Son instantáneas, flashes sueltos. Momentos que por sí solos no tienen entidad, pero a veces nuestra mente voladora y curiosa las completa con noches de lujuria, amaneceres llenos de smiley faces, como los emoticonos de WhatsApp y de paisajes nunca vistos. 

Somos testigos de felicidades que nunca existieron ...y nos quedamos atribulados en el sofá, pensando en cuán anodinos y desgraciados somos, comparados con todos esos feisbuqueros e instagrameros, que viven en realidad vidas más huecas aún que la nuestra. Los mismos que pasan más tiempo exponiendo sus vidas que viviéndolas. Por eso es un sinsentido vivir la vida de los otros, teniendo una propia que mejorar. Porque el vino blanco se acaba, las puestas de sol son todas más o menos iguales, la lujuria y la sensualidad sólo la podemos poner nosotros. 

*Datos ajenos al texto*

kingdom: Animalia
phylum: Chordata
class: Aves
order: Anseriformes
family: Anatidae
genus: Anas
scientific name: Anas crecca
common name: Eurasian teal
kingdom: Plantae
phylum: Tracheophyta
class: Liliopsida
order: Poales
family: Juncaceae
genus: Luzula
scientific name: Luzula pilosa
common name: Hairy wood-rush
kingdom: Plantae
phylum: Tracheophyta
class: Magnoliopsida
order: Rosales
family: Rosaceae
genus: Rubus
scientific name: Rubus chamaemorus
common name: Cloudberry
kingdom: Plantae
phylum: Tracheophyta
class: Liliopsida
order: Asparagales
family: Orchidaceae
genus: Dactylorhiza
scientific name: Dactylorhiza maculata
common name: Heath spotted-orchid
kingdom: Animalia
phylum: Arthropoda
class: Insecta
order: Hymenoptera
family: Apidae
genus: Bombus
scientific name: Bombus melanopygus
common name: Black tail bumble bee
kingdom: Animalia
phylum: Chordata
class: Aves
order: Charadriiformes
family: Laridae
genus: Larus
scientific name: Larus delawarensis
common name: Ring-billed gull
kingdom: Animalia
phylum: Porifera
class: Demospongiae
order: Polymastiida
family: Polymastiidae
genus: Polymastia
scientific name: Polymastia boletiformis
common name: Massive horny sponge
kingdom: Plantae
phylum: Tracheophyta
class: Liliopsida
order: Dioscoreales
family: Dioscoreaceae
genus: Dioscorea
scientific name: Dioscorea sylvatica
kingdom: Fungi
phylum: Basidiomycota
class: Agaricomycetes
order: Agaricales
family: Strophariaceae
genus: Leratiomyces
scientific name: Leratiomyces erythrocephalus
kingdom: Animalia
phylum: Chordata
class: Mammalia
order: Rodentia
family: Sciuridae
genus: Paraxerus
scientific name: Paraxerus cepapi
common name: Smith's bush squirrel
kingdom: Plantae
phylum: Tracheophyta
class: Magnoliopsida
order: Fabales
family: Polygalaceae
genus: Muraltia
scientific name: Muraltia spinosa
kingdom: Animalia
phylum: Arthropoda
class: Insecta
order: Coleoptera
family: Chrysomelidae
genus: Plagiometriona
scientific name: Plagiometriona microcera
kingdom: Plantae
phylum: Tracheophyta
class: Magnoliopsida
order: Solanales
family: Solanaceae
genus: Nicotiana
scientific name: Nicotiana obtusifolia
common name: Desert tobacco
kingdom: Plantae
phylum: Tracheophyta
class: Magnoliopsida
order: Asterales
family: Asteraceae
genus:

Decía Pearl S. Buck que "Muchas personas se pierden las pequeñas alegrías mientras aguardan la gran felicidad". . 

¿Y si nos olvidamos de la vida de los otros y vivimos por un rato la nuestra?

No hace mucho volví a coincidir con Gerard, en un ambiente urbano y no era el mismo con el que subí aquella cuesta entre pecados inconfesables. Me miró como a un desconocido, suplicando un silencio cómplice por mi parte. 

Antes de darme la vuelta para irme, acerté a ver cómo se hacía un selfie con una joven rubia que le acompañaba.